TASK ITEM A |
Repeat the entries word for word, starting at the line that contains "left shoulder: (588, 278, -12)" and ending at the last line of the entries.

────────────────────

The International Organization of Securities Commissions (IOSCO) is an association of organisations that regulate the world’s securities and futures markets.

Members are typically the Securities Commission or the main financial regulator from each country. IOSCO has members from over 100 different countries, who regulate more than 90 percent of the world's securities markets. The organisation's role is to assist its members to promote high standards of regulation and act as a forum for national regulators to cooperate with each other and other international organisations.

IOSCO is structured into a number of committees that meet several times per year at different locations around the world and it has a permanent secretariat based in Madrid.

History[edit]

IOSCO was born in 1983 from the transformation of its ancestor the ‘inter-American regional association’ (created in 1974) into a truly international cooperative body. This decision to expand the organisation beyond the Americas was made at the annual gathered in Quito, Ecuador in April 1983. At the same time the organisation was renamed to IOSCO to reflect the expanded membership beyond North and South America[citation needed].

The securities regulators from France, Indonesia, Korea and the United Kingdom were the first agencies to join the membership from outside the Americas. The IOSCO July 1986 Paris Annual Conference was the first to take place outside of the American continents and on that occasion a decision was made to create a permanent General Secretariat for the Organization.

One remnant of its early inter-American roots is that IOSCO's "official" languages are English, French, Spanish and Portuguese.

In 1998 IOSCO started work on a number of important policies that led to broader set of guidelines. However it was the September 11, 2001 attacks as well as a series of large global financial scandals that started with Enron and including Worldcom, Parmalat and Vivendi that brought urgency to this work and heralded IOSCOs evolution from an international “talk shop”, where little of substance was accomplished, to a serious international organization with a real impact on the securities regulation.

At the May 1999 annual conference, held in Lisbon, it was decided to have a permanent headquarters for the administrative General Secretariat and that it should be based in Madrid, Spain.

In 2002 IOSCO adopted a multilateral memorandum of understanding (IOSCO MOU) designed to facilitate cross-border enforcement and exchange of information among the international community of securities regulators.

────────────────────

TASK ITEM B |
Using the IOSCO text, answer each question on its own line:
(i) In what city is the permanent secretariat based?
(ii) In what year was IOSCO born?
(iii) What are IOSCO's "official" languages?

────────────────────

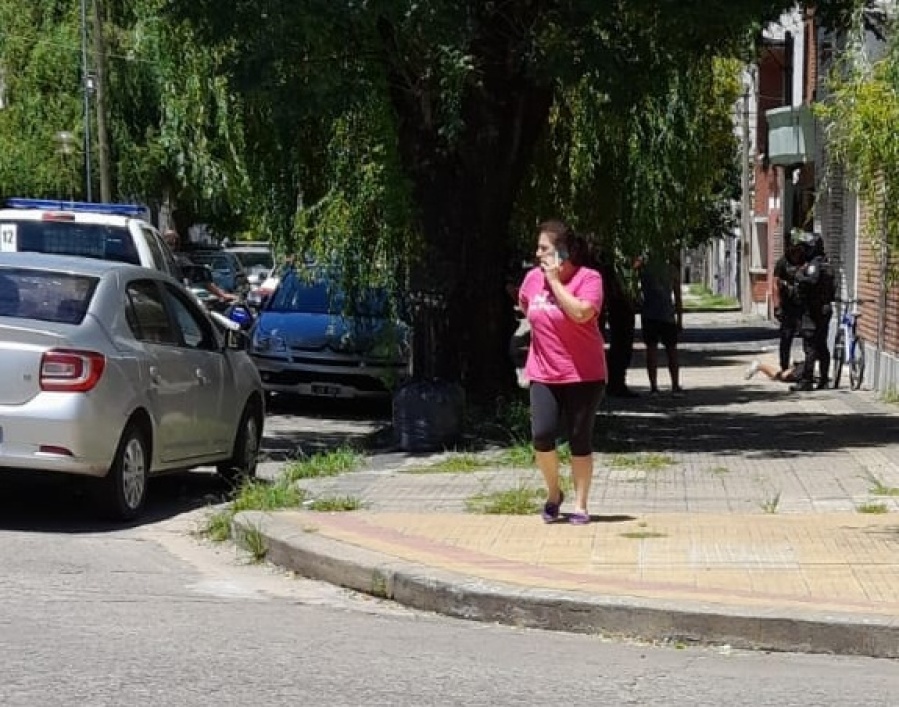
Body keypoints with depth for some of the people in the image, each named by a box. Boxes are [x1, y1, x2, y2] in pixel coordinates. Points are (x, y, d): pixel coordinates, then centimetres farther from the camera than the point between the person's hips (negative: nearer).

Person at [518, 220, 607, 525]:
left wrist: (555, 281, -22)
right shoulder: (533, 278, 3)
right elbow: (524, 305, 25)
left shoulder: (588, 278, -12)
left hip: (583, 375, -4)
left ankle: (580, 505, 15)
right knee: (541, 435, -10)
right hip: (543, 375, 4)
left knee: (580, 440, 4)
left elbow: (581, 313, -29)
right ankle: (553, 492, 14)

────────────────────

TASK SOLUTION A |
left shoulder: (588, 278, -12)
left hip: (583, 375, -4)
left ankle: (580, 505, 15)
right knee: (541, 435, -10)
right hip: (543, 375, 4)
left knee: (580, 440, 4)
left elbow: (581, 313, -29)
right ankle: (553, 492, 14)

TASK SOLUTION B |
(i) Madrid
(ii) 1983
(iii) English, French, Spanish and Portuguese